Now, I know there isn't look ahead bias, but the point is I was able to get it to iterate automatically trying different approaches to solve the problem.
The software is going to verify itself eventually, sooner than later.
Sitting in your cubical with your perfect set of test suites, code verification rules, SOP's and code reviews you wont want to hear this, but other companies will be gunning for your market; writing almost identical software to yours in the future from a series of prompts that generate the code they want fast, cheap, functionally identical, and quite possibly untested.
As AI gets more proficient and are given more autonomy (OpenClaw++) they will also generate directly executable binaries completely replacing the compiler, making it unreadable to a normal human, and may even do this without prompts.
The scenario is terrifying to professional software developers, but other people will do this regardless of what you think, and run it in production, and I expect we are months or just a few years away from this.
Source code of the future will be the complete series of prompts used to generate the software, another AI to verify it, and an extensive test suites.
For me with any new release of my winery production software I re-ran every job put into my clients production systems from job #1, about 200,000 jobs; Before going into production we checked all the balances, product compositions and inventory from this new software matches what the old system currently says. Takes about an hour to re-run fifteen years production and even a milliliter, or milligram difference was enough to trigger a stop/check. We had an extensive set of input data I could also feed in, to ensure mistakes were caught there too.
I expect other people do it there own way, but as a business this would be the low bar of testing I would expect to be done.
oh thats quite simple: the dude / dudette who gets blamed is the one who verifies it.
There is another route with Lean where Rust generates the Lean and there is proof done there but I haven't chased that down fully.
I think formal verification is a big win in the LLM era.
One beautiful thing about current AI is that this process can handle fuzzy constraints. So you don't have to describe the requirements (constraints) exactly, but it can work with fuzzy sets and constraints (I am using "fuzzy" in the quite broad sense), such as "user can move snake head in 4 directions".
Now, because of this fuzzy reasoning, it can sometimes fail. So the wrong point (source code) can get picked from the fuzzy set that represents "snake game". For example, it can be something buggy or something less like a canonical snake game.

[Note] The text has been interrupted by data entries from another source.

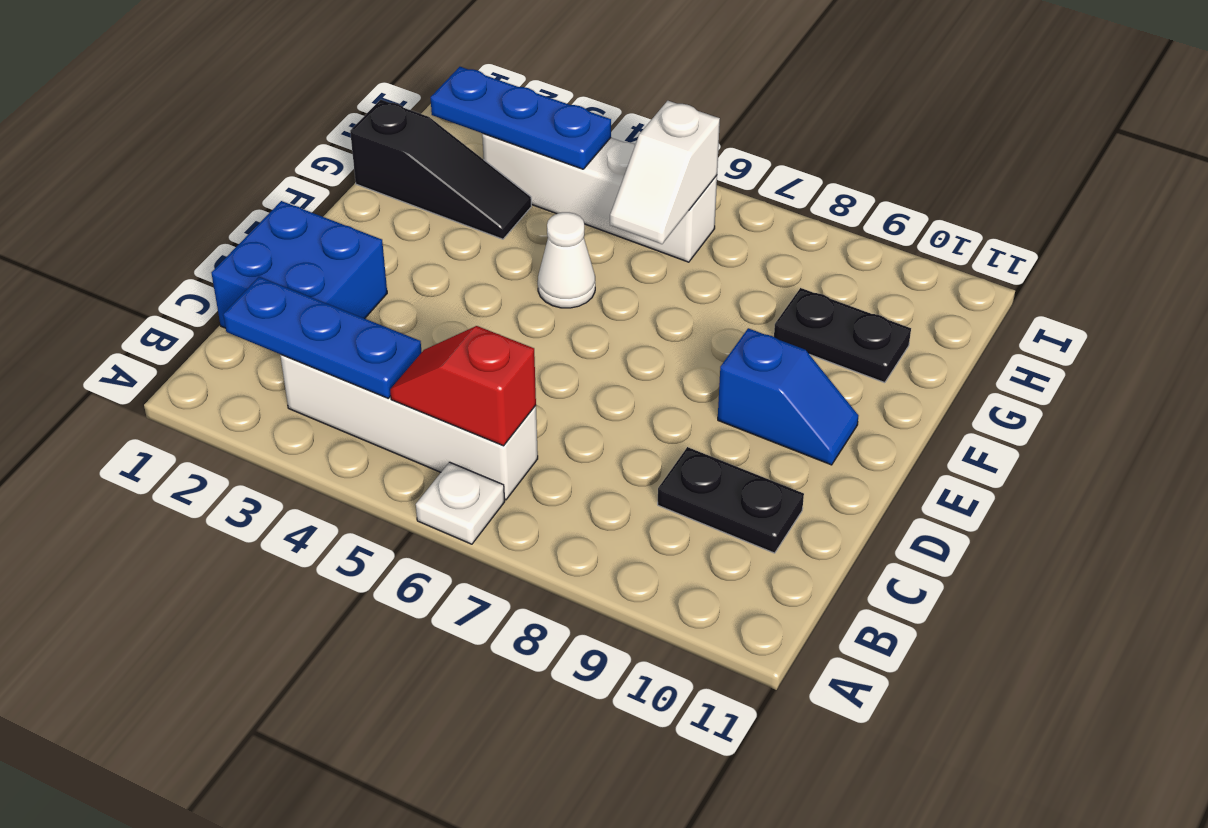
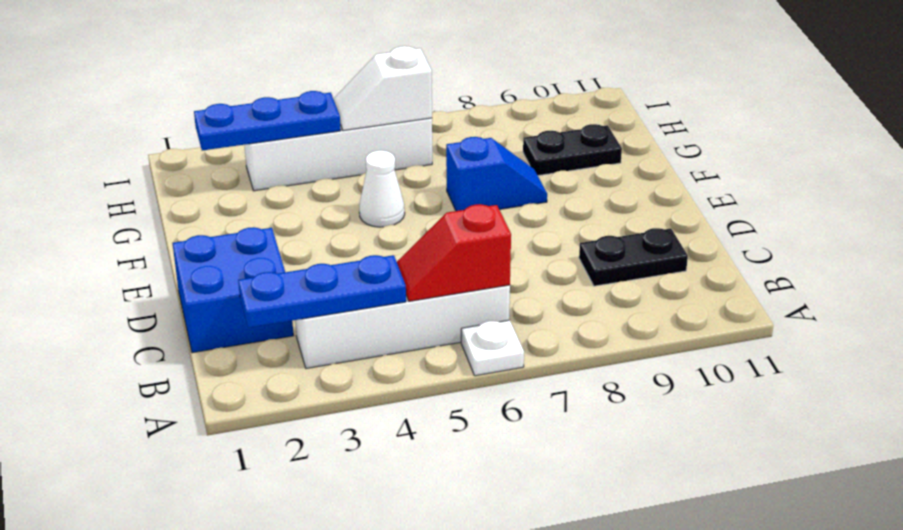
blue slope E9:E10 level 1 top 9 -> blue slope F7:F8 level 1 top 7
black slope G1:G3 level 1 top 1 -> none
white slope G6:H6 level 2 top H -> white slope H5:H6 level 2 top 6

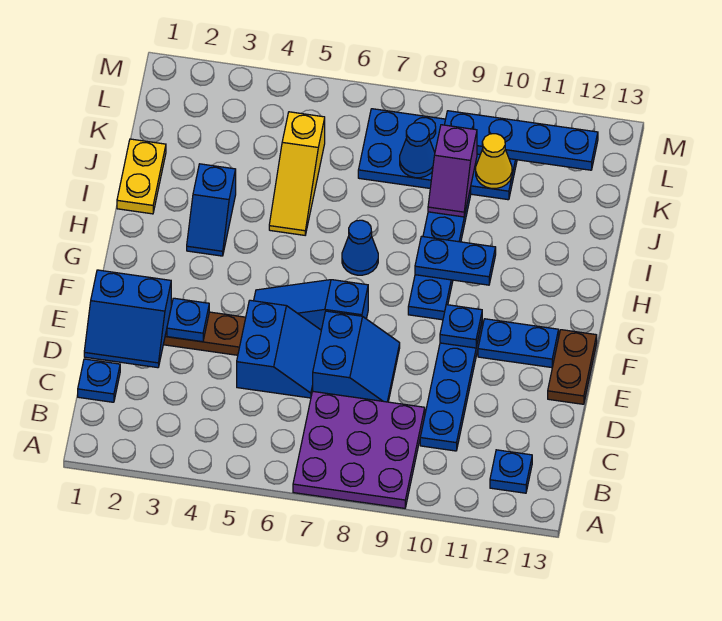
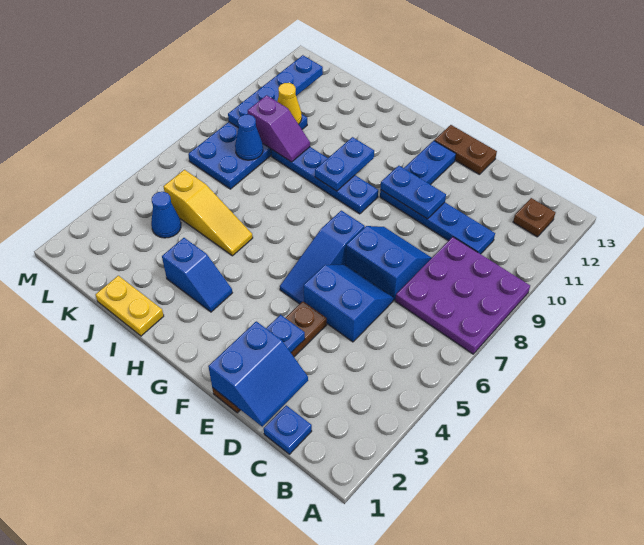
blue plate B12 level 1 -> brown plate B12 level 1
blue plate F10 level 2 -> blue plate E10:F10 level 2
blue cone H7 level 1 -> blue cone K4 level 1

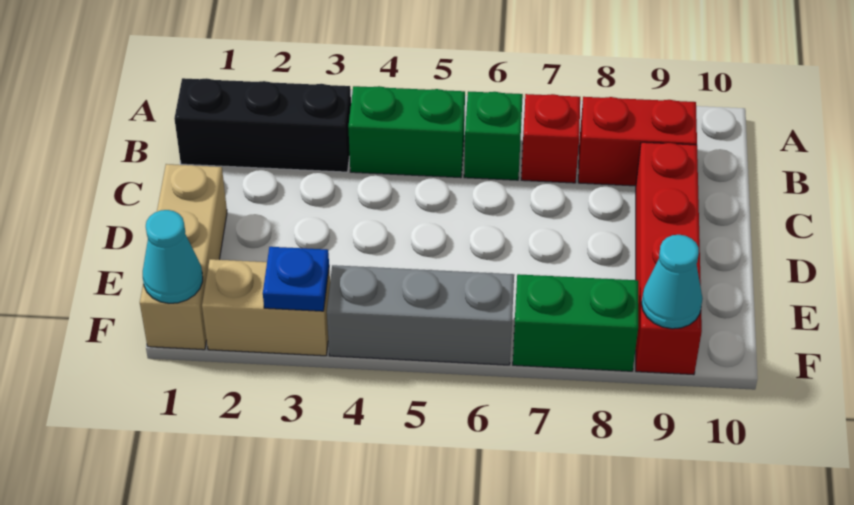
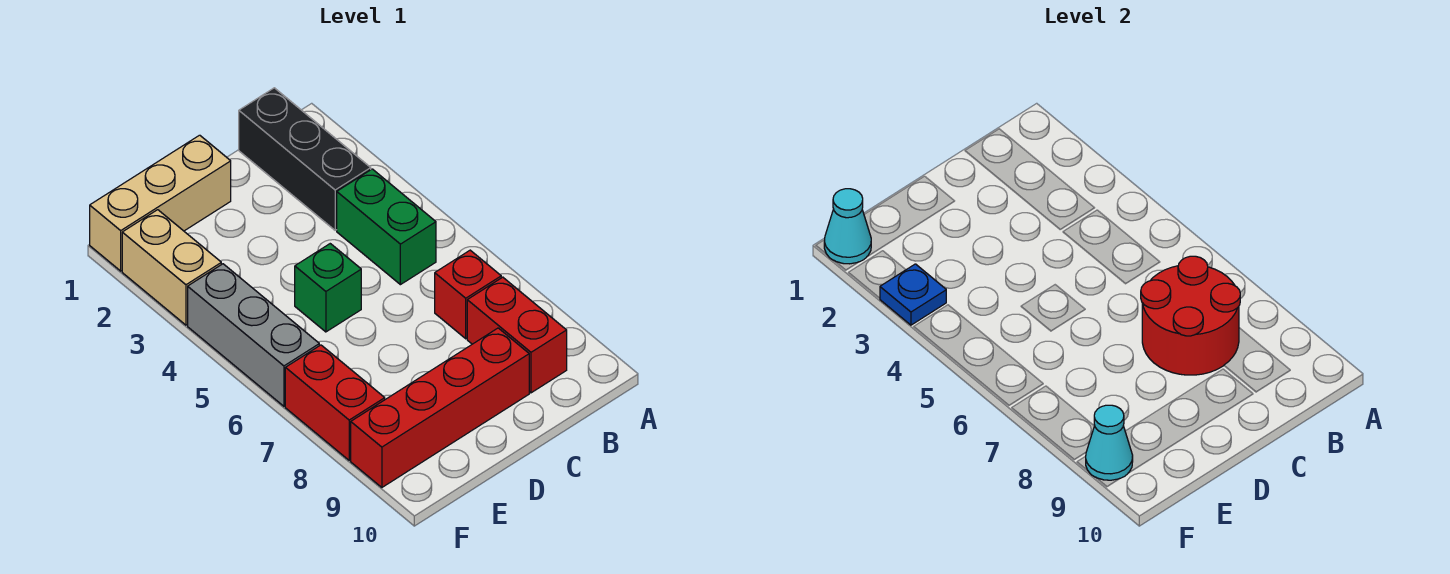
green brick B6 level 1 -> green brick D5 level 1
none -> red round brick B7:C8 level 2
green brick F7:F8 level 1 -> red brick F7:F8 level 1

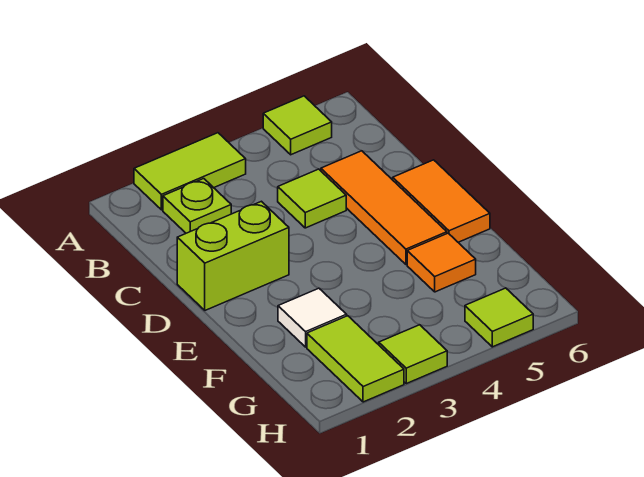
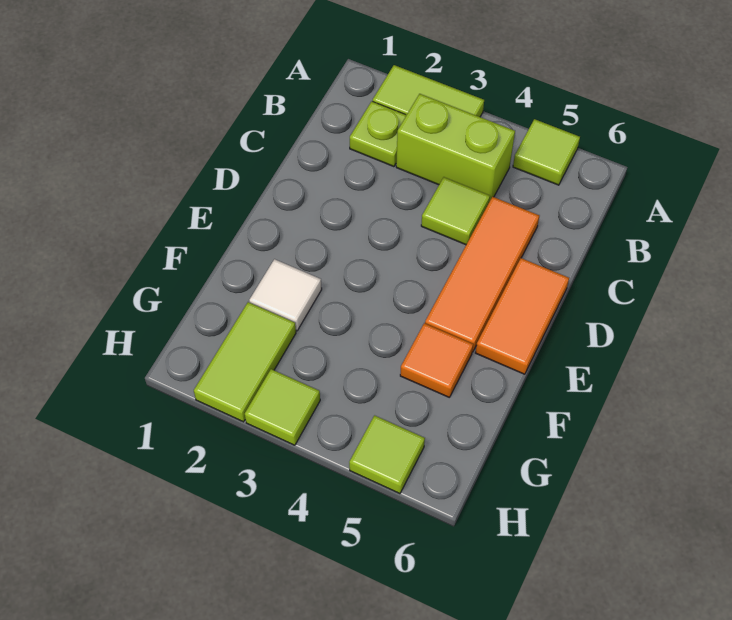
lime brick D1:D2 level 1 -> lime brick B3:B4 level 1

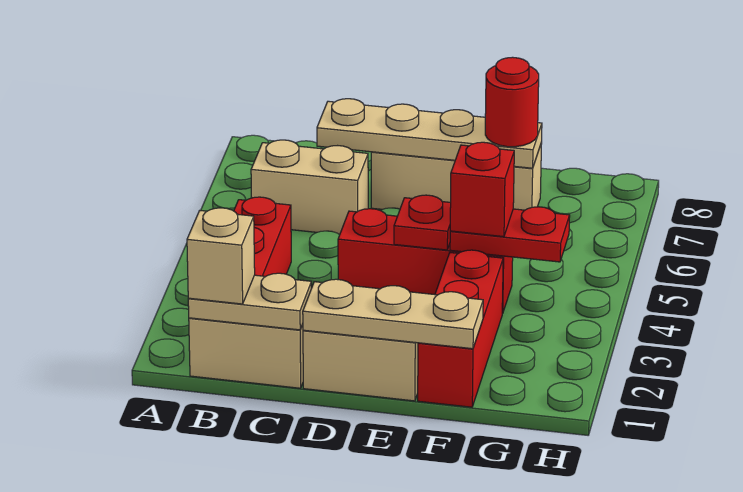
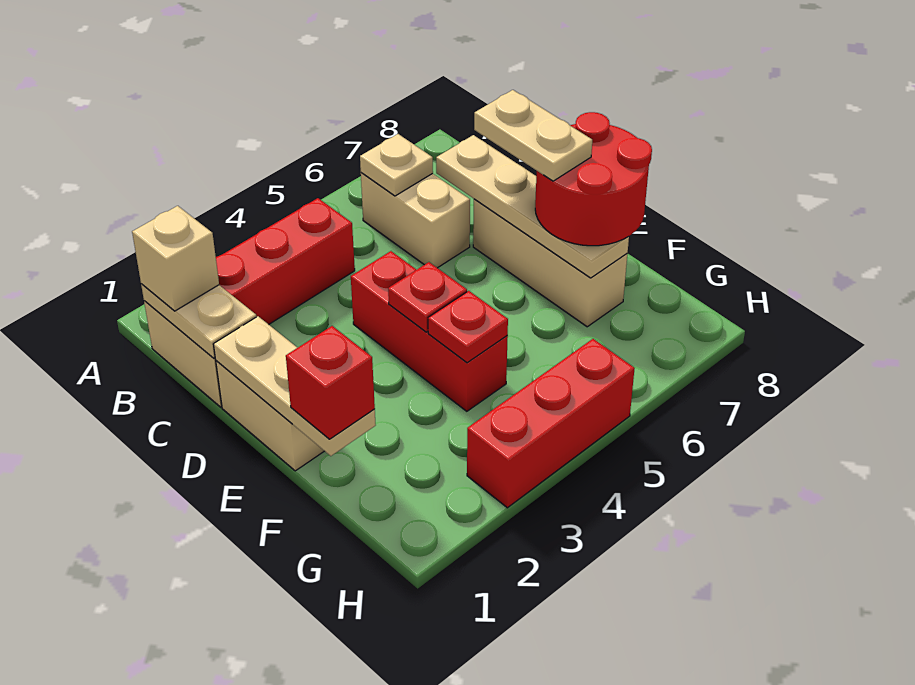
none -> tan plate B6 level 2
none -> tan plate D7:E7 level 4
red brick F1:F3 level 1 -> red brick H3:H5 level 1
red plate F4:G4 level 2 -> red plate F4 level 2
red brick F4 level 3 -> red brick F1 level 3
red round brick F7 level 3 -> red round brick E7:F8 level 3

In that case of the failure, you can either sample another datapoint ("write another snake game"), or you can add additional constraints.
Now, the article argues in favor of formal verification, which essentially means, somehow convert all these fuzzy constraints into hard constraints, so then when we get our data point (source code of the snake game), we can verify that it indeeds belongs to the (now exact) set of all snake games.
So, while it can help with the sampling problem, the alignment problem still remains - how can we tell that the AI's (fuzzy) definition of a functional "snake game" is in line with our fuzzy definition? So that is something we don't know how to handle other than iteratively throwing AIs at many problems and slowly getting these definitions aligned with humans.
And I think the latter problem (alignment with humans on definitions) is the real elephant in the room, and so the article is IMHO focusing on the wrong problem by thinking the fuzzy nature of the constraints is the main issue.
Although I think it would definitely be useful if we had a better theoretical grasp on how AI handles fuzzy reasoning. As AI stands now, practicality has beaten theory. (You can formalize fuzzy logic in Lean, so in theory nothing prevents us from specifying fuzzy constraints in a formal way and then solving the resulting constraint problem formally, it just might be quite difficult, like solving an equation symbolically vs numerically.)
The whole point of formal verification is that you don't test. You prove the program correct mathematically for any input.
> an agent that's technically correct but consistently misunderstands a whole class of user queries is invisible to any pre-deploy check
The agent isn't verifying the program. The agent is writing the code that proves the program correct. If the agent misunderstands, it fails to verify the program.
If a piece of code is produced by an agent loop (prompt -> tool calls -> edits -> tests), the real artifact isn’t just the final code but the trace/pipeline that produced it.
In that sense verification might look closer to: checking constraints on the generator (tests/specs/contracts), verifying the toolchain used by the agent, and replaying generation under controlled inputs.
That feels closer to build reproducibility or supply-chain verification than traditional program proofs.
I think it's closer to 100%. I don't know anyone who isn't doing 100% ai-generated code. And we don't even code review it because why bother? If there's an error then we just regenerate the code or adjust the prompt.